Le processus d'une transcription – de même que celui d'une traduction – peut être lié à trois conditions : le compositeur s'identifie au texte musical d'origine, ou il transforme le texte en une expérimentation analytique, ou bien encore il bouscule et écrase le texte, le déconstruit et en « abuse » sur le plan philologique. La situation serait idéale si ces trois conditions étaient réunies, si elles s'assimilaient et se justifiaient réciproquement. Ce n'est qu'ainsi que la transcription devient réellement « créative », et se fait acte constructif.

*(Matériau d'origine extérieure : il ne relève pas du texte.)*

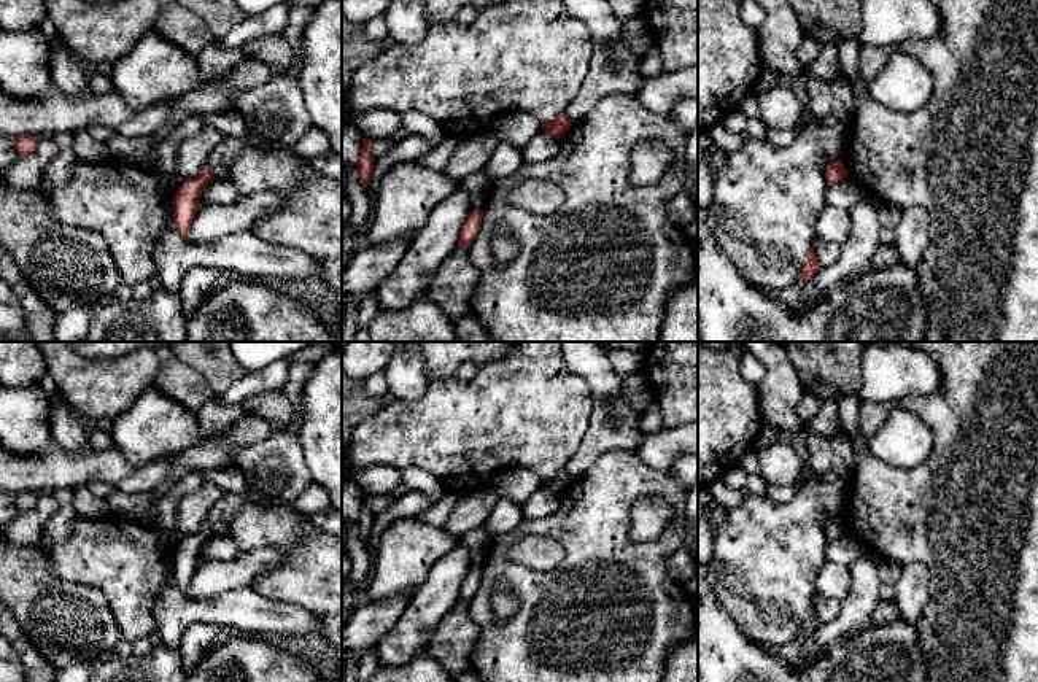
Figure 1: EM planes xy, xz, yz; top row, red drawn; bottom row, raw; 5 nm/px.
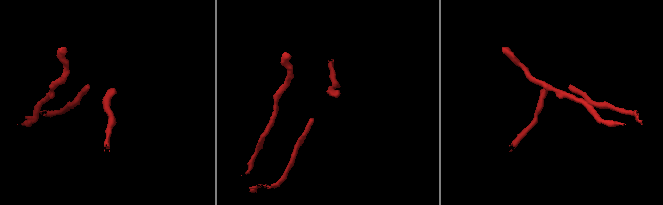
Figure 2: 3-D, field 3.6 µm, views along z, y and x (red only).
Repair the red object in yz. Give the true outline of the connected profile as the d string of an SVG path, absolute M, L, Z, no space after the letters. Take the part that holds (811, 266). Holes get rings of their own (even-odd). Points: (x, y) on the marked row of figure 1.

Voci (Folk Song II), écrit en 1984 pour Aldo Bennici et dédié à Laura et Paolo Martelli, traite précisément du problème de la convergence de ces trois dimensions. Je suis particulièrement reconnaissant à Aldo Bennici de m'avoir procuré le matériau musical d'origine : ce sont des chants de travail et d'amour, des berceuses et des chansons de rue provenant de différentes régions de Sicile. J'espère ainsi contribuer à renforcer l'intérêt porté à la musique populaire sicilienne, qui est avec celle de Sardaigne la plus riche, la plus complexe et la plus rayonnante de notre civilisation méditerranéenne.
Luciano Berio, programme du Festival Musica 96.